Port Elizabeth of Yore: When Mill Park was in the Country

In a series of articles, Norman Smith, the son of HB Smith, records events of his life in Port Elizabeth. In this one, he records what life was like in early Mill Park shortly after it became the suburb in the country. This is a lightly redacted copy of that article.

Main picture: 18 Woodeville Avenue, Mill Park

Although its street address was No 18 Woodville Road, the major street frontage wandered around the comer along Young Road in Mill Park. Clearly it was a double plot. The side boundaries swooped down the hillside until they stopped only a few metres short of the precipitous drop into the Baakens River closely adjacent to the road bridge into Walmer. I cannot recall the actual measurements, but the place seemed enormous to a 4-year-old. After No 22 Bird Street it was really out in the veld.

My first memories are of the ceilings. They were made of a material known as “Beaver Board”. When the wind was in the west, deep in the stillness of the night a loud creak would sound in the south-west corner of the house. As the gust persisted, the creak would travel across the ceiling to our bedroom in the north-east corner. I hated it.

=== Stored data ===
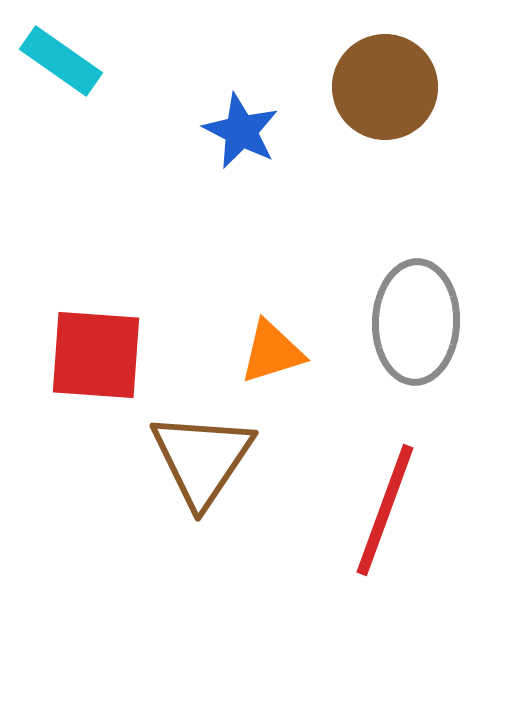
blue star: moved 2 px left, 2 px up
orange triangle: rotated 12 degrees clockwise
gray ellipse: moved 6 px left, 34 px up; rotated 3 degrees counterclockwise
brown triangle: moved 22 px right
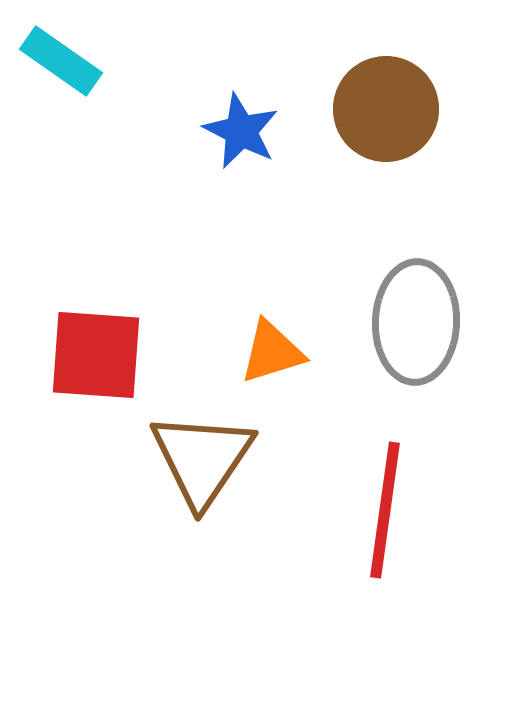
brown circle: moved 1 px right, 22 px down
red line: rotated 12 degrees counterclockwise
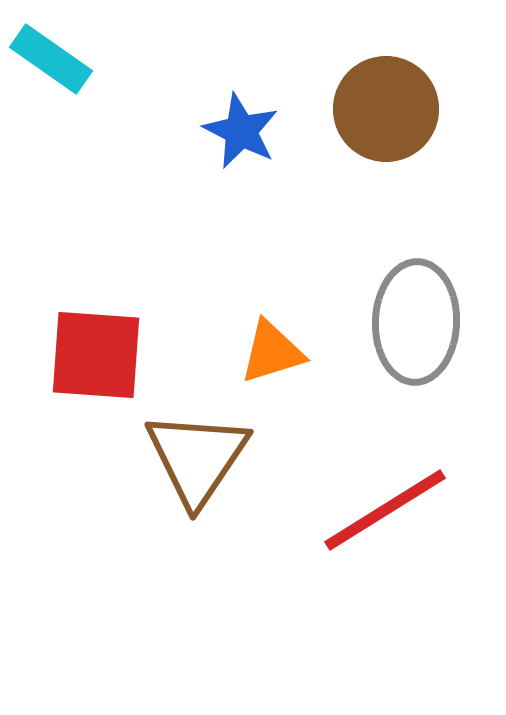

=== Exercises ===
• 1. Summarize the Mill Park memoir in two sentences.
• 2. In the Mill Park memoir, reproduce the passage from "In a series" to "of that article.", switching "suburb" to "district".

=== Worked solutions ===
• 1. Norman Smith, son of HB Smith, recalls early Mill Park in Port Elizabeth, describing the double plot at No 18 Woodville Road that ran around the corner along Young Road and sloped down almost to the drop into the Baakens River. His first memories are of the "Beaver Board" ceilings, which creaked from the south-west corner of the house across to the north-east bedroom when the west wind blew at night, a sound he hated.

• 2.
In a series of articles, Norman Smith, the son of HB Smith, records events of his life in Port Elizabeth. In this one, he records what life was like in early Mill Park shortly after it became the district in the country. This is a lightly redacted copy of that article.